Axial compressive behavior of high-strength concrete-filled steel tube with multiple confinement effects

Abstract

To study the axial compressive behavior and the confinement mechanism of high-strength concrete-filled circular steel tube with multiple confinement effects, five large size samples with horizontal stiffeners, longitudinal stiffeners, multilayer reinforcement cages, inner steel tube and separation steel plates were designed. The influences of these structures on the bearing capacity, ductility, stiffness, and residual deformation were then analyzed. Combining the strain analyses and finite element model analysis, the confinement mechanism of different structures and the coupling mechanism of different confinement effects were investigated. The results showed that the confinement effect of the horizontal stiffeners was similar to that of the stirrups. The longitudinal stiffeners did not provide a significant confinement effect on the concrete.
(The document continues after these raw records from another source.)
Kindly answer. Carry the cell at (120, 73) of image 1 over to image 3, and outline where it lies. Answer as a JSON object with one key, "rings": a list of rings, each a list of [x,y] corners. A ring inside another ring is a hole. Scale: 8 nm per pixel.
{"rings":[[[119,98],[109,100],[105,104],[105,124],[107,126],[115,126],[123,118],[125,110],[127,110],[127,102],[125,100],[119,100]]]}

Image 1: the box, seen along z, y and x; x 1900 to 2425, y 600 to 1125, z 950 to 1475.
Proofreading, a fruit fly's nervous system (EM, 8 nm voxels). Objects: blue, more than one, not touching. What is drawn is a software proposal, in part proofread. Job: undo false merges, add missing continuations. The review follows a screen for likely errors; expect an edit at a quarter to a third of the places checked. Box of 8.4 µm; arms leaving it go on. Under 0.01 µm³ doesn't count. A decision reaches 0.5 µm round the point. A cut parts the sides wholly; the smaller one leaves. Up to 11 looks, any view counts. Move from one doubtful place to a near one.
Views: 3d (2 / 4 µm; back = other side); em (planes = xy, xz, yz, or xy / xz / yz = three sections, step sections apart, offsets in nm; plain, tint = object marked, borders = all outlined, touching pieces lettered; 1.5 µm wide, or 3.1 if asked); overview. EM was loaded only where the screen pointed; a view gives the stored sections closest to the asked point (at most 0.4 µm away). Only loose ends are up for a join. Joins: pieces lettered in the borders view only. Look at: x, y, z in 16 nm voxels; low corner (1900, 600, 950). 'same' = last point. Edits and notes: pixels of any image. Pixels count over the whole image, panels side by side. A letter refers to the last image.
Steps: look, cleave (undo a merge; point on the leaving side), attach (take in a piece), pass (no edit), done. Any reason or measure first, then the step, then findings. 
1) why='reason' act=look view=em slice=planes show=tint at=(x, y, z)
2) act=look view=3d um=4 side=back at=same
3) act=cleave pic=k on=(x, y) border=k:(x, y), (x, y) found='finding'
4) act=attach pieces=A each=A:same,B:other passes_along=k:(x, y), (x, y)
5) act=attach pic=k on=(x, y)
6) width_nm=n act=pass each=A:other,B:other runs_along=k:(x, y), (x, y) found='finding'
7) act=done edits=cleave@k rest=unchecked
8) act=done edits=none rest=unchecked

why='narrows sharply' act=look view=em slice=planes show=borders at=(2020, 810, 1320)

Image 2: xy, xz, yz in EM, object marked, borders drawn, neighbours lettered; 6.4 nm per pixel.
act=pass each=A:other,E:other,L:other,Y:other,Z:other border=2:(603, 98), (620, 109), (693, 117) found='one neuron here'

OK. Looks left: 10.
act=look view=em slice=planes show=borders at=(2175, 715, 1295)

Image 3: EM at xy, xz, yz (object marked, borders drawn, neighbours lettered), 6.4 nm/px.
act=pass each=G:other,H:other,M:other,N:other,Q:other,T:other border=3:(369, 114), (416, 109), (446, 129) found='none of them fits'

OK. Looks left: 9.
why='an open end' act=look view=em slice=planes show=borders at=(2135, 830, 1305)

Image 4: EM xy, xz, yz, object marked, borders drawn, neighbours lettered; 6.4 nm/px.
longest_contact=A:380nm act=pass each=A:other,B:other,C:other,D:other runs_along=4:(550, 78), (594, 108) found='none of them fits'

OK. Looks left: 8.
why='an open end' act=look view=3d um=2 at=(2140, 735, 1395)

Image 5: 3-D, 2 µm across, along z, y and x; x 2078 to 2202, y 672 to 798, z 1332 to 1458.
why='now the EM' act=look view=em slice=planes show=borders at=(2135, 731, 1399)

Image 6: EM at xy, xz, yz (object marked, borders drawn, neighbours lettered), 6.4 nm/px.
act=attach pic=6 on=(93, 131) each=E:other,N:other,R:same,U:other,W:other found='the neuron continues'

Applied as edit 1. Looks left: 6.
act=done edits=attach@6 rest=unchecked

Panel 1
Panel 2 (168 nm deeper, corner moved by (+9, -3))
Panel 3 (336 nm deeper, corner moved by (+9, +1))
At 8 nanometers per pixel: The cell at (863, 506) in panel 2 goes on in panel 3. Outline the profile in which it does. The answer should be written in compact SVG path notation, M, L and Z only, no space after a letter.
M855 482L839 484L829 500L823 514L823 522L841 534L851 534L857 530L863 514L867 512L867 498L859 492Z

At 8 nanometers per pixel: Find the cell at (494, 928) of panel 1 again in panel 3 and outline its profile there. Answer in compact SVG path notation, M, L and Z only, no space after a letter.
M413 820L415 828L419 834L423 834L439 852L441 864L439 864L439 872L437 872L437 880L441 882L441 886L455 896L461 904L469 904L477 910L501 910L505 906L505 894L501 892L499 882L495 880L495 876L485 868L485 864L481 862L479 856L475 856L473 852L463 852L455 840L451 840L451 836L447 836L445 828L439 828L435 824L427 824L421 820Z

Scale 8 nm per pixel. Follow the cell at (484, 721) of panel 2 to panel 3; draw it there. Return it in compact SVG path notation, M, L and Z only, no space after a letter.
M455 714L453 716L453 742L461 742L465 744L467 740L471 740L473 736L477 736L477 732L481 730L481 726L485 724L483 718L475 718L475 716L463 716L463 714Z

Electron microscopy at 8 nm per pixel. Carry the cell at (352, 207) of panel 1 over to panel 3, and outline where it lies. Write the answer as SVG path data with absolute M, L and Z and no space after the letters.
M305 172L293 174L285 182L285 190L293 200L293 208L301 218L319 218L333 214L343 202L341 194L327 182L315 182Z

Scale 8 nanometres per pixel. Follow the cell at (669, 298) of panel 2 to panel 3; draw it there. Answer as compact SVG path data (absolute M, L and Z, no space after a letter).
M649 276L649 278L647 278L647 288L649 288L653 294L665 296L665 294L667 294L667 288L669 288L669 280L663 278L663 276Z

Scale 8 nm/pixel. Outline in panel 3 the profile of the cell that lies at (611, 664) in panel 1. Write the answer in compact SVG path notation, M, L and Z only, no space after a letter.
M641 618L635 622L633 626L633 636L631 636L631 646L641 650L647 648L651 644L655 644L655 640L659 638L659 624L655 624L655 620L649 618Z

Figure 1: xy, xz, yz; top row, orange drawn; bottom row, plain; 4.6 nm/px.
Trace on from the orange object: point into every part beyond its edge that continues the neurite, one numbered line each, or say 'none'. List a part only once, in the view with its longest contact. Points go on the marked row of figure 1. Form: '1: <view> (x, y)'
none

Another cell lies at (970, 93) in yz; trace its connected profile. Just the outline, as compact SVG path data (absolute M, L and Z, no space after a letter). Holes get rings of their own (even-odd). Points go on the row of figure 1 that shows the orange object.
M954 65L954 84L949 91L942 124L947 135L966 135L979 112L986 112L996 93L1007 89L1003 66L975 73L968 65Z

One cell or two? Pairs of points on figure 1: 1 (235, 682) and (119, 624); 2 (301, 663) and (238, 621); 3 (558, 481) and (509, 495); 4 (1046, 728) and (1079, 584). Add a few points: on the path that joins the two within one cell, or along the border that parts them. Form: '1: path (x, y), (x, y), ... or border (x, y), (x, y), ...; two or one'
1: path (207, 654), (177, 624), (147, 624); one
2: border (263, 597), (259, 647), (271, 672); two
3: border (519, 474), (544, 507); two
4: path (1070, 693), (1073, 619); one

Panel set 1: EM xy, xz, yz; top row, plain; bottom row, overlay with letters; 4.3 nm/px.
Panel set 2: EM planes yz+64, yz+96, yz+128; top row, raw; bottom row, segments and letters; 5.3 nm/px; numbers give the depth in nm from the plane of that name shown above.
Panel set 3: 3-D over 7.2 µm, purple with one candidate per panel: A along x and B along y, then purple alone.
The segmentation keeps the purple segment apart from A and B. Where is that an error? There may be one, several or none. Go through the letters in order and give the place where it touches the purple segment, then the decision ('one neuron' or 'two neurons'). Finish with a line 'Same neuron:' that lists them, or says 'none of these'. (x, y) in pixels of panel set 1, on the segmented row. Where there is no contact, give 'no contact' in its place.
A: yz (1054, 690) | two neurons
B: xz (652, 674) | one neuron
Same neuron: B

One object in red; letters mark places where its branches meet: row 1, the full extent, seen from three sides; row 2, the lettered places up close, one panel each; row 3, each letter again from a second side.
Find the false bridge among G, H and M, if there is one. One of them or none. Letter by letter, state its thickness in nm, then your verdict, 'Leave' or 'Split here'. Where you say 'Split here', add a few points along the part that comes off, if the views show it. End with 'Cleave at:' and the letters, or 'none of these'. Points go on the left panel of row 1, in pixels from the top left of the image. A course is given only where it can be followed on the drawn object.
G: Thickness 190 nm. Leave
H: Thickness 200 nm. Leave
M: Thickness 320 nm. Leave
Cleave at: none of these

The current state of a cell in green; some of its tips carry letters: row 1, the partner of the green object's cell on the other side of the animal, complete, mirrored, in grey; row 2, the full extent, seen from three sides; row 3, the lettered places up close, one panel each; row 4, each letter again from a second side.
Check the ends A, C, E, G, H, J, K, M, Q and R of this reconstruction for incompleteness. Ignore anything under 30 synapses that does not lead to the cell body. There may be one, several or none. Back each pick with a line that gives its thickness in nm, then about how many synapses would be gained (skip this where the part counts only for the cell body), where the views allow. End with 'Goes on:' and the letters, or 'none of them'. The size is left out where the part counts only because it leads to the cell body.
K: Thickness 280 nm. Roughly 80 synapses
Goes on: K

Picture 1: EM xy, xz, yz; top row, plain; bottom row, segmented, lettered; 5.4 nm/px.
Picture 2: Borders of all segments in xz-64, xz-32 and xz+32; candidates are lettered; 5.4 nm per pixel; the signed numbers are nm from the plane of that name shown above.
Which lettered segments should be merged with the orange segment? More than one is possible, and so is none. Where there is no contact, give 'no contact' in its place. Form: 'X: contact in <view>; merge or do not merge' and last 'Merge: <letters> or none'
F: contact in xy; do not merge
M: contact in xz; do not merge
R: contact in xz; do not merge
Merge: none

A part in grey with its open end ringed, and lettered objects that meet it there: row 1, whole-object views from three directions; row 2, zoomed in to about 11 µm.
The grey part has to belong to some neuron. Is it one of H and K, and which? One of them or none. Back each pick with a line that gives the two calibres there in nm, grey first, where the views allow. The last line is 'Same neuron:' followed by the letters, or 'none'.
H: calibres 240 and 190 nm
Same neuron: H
The multilayer reinforcement cages had an effective confinement effect on the concrete, where the confinement effect increased from the outside to the inside, while the reinforcement cages had a slight influence on the concrete outside the reinforcement cages. The inner steel tube had an effective confinement effect on the core concrete and had a slight influence on the concrete outside the inner steel tube. The multicell steel tube showed the best confinement effect compared to the other structures and showed the best axial compressive behavior. In the confinement mechanism analyses, the calculation method of the stress–strain relationship of concrete with multiple confinement effects was proposed. The calculated F-Δ curves showed a good agreement with the test results.